Search Unity

Not sure about SetReward and AddReward functionality

Discussion in 'ML-Agents' started by Xiromtz, Apr 12, 2020.

  1. Xiromtz

    Xiromtz

    Joined:
    Feb 1, 2015
    Posts:
    65
    Hey guys,
    Just asking a simple question about SetReward and AddReward in regards to Reinforcement Learning functionality.

    So obviously, every time-step (or after a batched amount of timesteps), the NN receives state+reward at each timestep t.
    If I add reward 0.1 at timestep 0 and then addreward 0.1 at timestep 1, is it like: reward t_0 = 0.1, reward t_1 = 0.2? So the cumulative reward would be 0.3?
    So if i SetReward 0.1 at t_0 and at t_1, would my cumulative reward be 0.2?

    Does this mean, if I want to add a negative reward of -0.1 at every time-step, I should do this with SetReward(-0.1), instead of AddReward(-0.1), since AddReward would actually not result in a linear increase of reward, but actually exponential?

    Also, should I set the reward in the
    CollectObservations
    or
    OnActionReceived
    function? Shouldn't there simply be an additional function for this?
     
  2. andrewcoh_unity

    andrewcoh_unity

    Unity Technologies

    Joined:
    Sep 5, 2019
    Posts:
    162
    AddReward and SetReward modify the reward for a single timestep. At the next timestep, the reward is reset to 0.0.

    If r_t = 0.0 is your reward at timestep t, AddReward(value) accumulates reward as:

    r_t += value

    whereas SetReward(value) sets reward as:

    r_t = value

    Whether or not you should set the reward in CollectObservations or OnActionReceived depends on the environment/reward. For per timestep penalties, we usually use OnActionReceived since this usually corresponds to max step except when the Take Actions Between checkbox is not checked on the decision requester.
     
  3. Xiromtz

    Xiromtz

    Joined:
    Feb 1, 2015
    Posts:
    65
    @andrewcoh_unity Thanks for the reply!
    Is a "timestep" defined as the DecisionPeriod set in the DecisionRequester?
    Where one step in the set period would be a single EnvironmentStep call on the academy (i.e. fixedupdate per default)?

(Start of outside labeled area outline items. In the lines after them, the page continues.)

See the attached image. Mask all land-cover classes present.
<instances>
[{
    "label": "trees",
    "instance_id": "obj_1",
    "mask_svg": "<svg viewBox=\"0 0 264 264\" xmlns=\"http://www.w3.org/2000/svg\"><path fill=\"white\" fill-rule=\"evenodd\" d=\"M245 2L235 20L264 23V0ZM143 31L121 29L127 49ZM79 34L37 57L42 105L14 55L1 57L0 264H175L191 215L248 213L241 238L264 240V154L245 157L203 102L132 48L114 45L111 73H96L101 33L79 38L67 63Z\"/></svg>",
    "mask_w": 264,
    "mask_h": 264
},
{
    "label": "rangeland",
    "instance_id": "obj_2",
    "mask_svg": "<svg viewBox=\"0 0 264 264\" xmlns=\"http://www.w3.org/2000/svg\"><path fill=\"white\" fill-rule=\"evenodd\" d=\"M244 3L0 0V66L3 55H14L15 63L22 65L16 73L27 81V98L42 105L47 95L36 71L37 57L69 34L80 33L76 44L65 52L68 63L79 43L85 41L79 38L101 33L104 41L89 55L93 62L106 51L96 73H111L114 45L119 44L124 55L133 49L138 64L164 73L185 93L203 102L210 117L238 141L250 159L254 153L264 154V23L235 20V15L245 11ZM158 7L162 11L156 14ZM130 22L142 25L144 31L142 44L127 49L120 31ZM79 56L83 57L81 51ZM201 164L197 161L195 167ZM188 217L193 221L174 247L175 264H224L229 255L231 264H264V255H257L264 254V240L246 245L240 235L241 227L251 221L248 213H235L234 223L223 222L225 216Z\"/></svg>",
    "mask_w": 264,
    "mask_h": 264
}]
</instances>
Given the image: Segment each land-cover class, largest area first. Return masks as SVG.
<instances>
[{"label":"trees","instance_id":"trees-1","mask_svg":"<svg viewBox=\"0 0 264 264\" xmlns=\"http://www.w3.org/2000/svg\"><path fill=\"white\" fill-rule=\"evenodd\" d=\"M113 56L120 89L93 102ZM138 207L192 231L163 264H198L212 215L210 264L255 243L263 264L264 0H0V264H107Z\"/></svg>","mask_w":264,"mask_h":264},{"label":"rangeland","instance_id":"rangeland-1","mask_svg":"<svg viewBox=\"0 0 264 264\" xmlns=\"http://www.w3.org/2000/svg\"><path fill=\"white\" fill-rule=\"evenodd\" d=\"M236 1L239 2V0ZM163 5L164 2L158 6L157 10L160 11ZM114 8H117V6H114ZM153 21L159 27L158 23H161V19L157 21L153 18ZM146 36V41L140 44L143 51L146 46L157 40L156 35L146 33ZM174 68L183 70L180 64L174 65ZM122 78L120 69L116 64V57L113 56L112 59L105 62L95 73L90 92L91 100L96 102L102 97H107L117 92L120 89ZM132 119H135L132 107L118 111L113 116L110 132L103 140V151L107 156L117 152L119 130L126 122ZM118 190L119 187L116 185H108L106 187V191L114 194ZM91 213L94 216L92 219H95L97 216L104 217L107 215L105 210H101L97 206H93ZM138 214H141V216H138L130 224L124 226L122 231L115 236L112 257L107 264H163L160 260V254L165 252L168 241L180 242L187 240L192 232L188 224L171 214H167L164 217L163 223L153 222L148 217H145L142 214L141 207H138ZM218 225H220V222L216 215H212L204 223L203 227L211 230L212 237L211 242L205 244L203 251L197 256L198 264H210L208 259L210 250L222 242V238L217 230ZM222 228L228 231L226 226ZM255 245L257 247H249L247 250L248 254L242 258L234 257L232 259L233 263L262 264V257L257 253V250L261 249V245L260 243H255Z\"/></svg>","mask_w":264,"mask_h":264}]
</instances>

    Also, I don't quite understand how taking actions between decisions works - isn't the definition of a decision deciding on the next action to do (i.e. one input->output run through the Python interface)? How is the action vector decided upon betwen decisions?

    What do you mean with *Corresponding to max step*?

    My current understanding of the academy flow is:
    - Setup environment, connect with python, etc.
    Loop:
    - EnvironmentStep is called
    - If there is no episode running, start a new one
    - Once EnvironmentStep count is >= decision period, continue
    - CollectObservations is called, "consuming" the reward up till now, setting it back to 0
    - The received observations and rewards are sent to the python interface to go through the NN
    - Wait for the return of action vectors from python
    - Call OnActionReceived with the actions just received
    - wait for the next environmentstep and loop

    And somewhere inbetween batches, the Python interface does some backpropagation for training, this is also where freezes occur while training, since we have to wait for this to finish before requesting the next action.

    Is something wrong in my assumptions or did I miss something?
     
  4. andrewcoh_unity

    andrewcoh_unity

    Unity Technologies

    Joined:
    Sep 5, 2019
    Posts:
    162
    Sorry, I should have been more careful. By timestep, I was referring to the number of fixed updates that occur between decisions since an agent can accumulate reward in any of these fixed updates. After the decision interval has elapsed, the reward is reset to 0.

    The agent's policy will be queried for a new action given the current observation every decision interval. In the DecisionRequester, there is a checkbox for "Take Actions Between". If this is checked, the agent will continue executing the same action in between decisions.

    In the agent script, a max step field is available which corresponds to the maximum number of fixed updates before a new episode begins. OnActionReceived is called on every fixed update (if take actions between is checked).

    That understanding of the flow looks good to me. Let me know if I can clarify anything else.
     
    vkf63516 and samarth-robo like this.